_Consegna_
Nel testo sulla luce d'inverno, che cosa diventano le parole nell'intervallo tra un viaggio e il successivo?

Dove riposa la luce d'inverno


C’è una mattina d’inverno in cui la luce sembra esitare prima di entrare in casa. Rimane qualche istante oltre il vetro, trattenuta da un velo di ghiaccio sottile, quasi avesse bisogno di tempo per convincersi. Io la guardo arrivare pianissimo, come accade sempre al ritorno da un viaggio: un chiarore nuovo che prova a trovare il suo posto tra le abitudini di sempre.

È così ogni volta.

Torno da una città ,questa volta Parigi con le sue luci che resistono anche al cielo più grigio  e mi ritrovo in quello spazio sospeso che divide un viaggio dal successivo. Un tempo quieto, in cui le valigie sono già riposte ma i ricordi non si sono ancora decisi a sedimentare. È un passaggio lento, come l’inverno che inghiotte le giornate un po’ alla volta.

In questo intervallo, le parole diventano la mia bussola.

Ripenso alle strade percorse, agli scorci annotati sul taccuino, alle voci incontrate per caso. I dettagli si accendono e si spengono come luci lungo un viale notturno, e io cerco di non perderli, come se da ognuno potesse nascere qualcosa. Una frase, un pensiero, un nuovo racconto.

Forse è questo che l’inverno sa fare meglio: custodire.

Custodisce ciò che abbiamo vissuto e apre spazio a ciò che verrà. E mentre preparo i prossimi itinerari mi accorgo che il viaggio comincia sempre molto prima della partenza. Comincia nelle parole che si affacciano, nelle immagini che tornano a bussare, nelle idee che cercano di farsi strada nel silenzio.

[Estratto da un dataset]
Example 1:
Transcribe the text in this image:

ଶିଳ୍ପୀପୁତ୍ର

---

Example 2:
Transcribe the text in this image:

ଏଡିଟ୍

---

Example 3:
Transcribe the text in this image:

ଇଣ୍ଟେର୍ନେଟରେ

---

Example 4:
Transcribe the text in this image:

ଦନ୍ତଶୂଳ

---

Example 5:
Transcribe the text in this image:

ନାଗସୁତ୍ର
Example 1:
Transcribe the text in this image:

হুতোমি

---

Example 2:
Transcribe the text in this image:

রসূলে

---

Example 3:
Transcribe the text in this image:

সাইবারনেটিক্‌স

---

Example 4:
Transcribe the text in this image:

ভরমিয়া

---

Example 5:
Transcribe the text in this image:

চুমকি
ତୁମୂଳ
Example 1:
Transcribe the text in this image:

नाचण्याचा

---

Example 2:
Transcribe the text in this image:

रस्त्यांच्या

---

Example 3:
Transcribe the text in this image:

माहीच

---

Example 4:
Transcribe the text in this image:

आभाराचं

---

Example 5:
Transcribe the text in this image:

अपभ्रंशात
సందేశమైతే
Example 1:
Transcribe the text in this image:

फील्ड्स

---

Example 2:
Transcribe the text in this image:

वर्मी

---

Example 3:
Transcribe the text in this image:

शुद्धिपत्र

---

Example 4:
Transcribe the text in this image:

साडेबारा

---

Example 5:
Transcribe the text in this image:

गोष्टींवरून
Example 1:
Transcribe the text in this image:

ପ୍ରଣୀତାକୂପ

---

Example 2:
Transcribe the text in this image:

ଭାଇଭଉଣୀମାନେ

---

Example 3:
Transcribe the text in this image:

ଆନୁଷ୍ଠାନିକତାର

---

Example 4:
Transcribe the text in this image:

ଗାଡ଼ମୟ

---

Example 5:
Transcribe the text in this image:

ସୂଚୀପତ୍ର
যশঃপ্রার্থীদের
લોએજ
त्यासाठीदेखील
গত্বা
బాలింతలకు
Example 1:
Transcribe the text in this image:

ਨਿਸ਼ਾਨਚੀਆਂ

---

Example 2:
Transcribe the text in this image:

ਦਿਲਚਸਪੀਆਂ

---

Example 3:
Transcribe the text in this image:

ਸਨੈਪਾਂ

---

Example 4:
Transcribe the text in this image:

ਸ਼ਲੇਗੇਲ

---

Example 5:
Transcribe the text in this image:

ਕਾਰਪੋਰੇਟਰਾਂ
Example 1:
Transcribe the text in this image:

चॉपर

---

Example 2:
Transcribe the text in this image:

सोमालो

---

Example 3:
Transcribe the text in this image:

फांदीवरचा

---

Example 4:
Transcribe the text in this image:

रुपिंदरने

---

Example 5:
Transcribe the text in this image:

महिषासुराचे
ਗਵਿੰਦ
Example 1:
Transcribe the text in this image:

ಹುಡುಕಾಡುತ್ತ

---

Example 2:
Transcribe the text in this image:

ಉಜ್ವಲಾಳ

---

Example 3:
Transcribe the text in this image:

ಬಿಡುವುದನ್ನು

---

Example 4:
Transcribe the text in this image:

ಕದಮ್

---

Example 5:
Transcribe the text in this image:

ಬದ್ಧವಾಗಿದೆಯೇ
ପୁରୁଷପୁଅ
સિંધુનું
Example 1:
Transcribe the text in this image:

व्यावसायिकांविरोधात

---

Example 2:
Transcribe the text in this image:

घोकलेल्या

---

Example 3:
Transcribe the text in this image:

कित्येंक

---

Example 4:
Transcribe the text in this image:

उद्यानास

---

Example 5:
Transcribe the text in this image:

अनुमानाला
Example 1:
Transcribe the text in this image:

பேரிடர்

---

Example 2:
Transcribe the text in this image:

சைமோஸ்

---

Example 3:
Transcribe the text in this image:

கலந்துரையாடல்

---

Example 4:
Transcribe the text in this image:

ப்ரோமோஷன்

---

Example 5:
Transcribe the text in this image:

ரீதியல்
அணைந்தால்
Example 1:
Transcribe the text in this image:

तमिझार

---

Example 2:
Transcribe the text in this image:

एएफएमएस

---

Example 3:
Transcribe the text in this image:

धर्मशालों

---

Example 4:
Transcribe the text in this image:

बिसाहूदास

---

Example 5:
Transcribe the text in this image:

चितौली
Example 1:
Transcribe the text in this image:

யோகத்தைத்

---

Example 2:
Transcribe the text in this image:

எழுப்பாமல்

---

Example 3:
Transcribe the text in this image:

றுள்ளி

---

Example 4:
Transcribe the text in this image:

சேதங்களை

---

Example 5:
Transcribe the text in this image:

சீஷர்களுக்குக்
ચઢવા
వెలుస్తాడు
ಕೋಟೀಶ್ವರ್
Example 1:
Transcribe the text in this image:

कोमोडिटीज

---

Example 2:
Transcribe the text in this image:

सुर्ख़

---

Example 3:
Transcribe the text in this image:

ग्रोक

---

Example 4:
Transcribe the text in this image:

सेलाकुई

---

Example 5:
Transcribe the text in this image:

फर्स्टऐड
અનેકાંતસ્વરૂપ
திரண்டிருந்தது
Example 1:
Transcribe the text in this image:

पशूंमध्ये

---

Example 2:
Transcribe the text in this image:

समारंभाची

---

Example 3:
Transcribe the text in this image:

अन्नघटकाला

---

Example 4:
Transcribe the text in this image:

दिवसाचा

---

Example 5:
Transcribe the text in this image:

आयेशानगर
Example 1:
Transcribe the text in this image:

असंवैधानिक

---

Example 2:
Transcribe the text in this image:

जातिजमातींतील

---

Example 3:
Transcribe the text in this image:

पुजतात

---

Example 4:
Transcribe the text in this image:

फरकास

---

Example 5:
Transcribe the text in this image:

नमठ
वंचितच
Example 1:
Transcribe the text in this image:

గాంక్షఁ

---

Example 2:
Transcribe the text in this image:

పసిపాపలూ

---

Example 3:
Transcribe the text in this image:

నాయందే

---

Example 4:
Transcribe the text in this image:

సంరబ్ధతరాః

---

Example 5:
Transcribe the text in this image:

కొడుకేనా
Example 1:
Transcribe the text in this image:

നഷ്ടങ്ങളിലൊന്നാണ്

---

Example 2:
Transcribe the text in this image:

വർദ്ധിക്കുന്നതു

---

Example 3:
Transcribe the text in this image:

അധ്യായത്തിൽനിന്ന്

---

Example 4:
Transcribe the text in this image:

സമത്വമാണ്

_Risultato_
Diventano la bussola di chi scrive.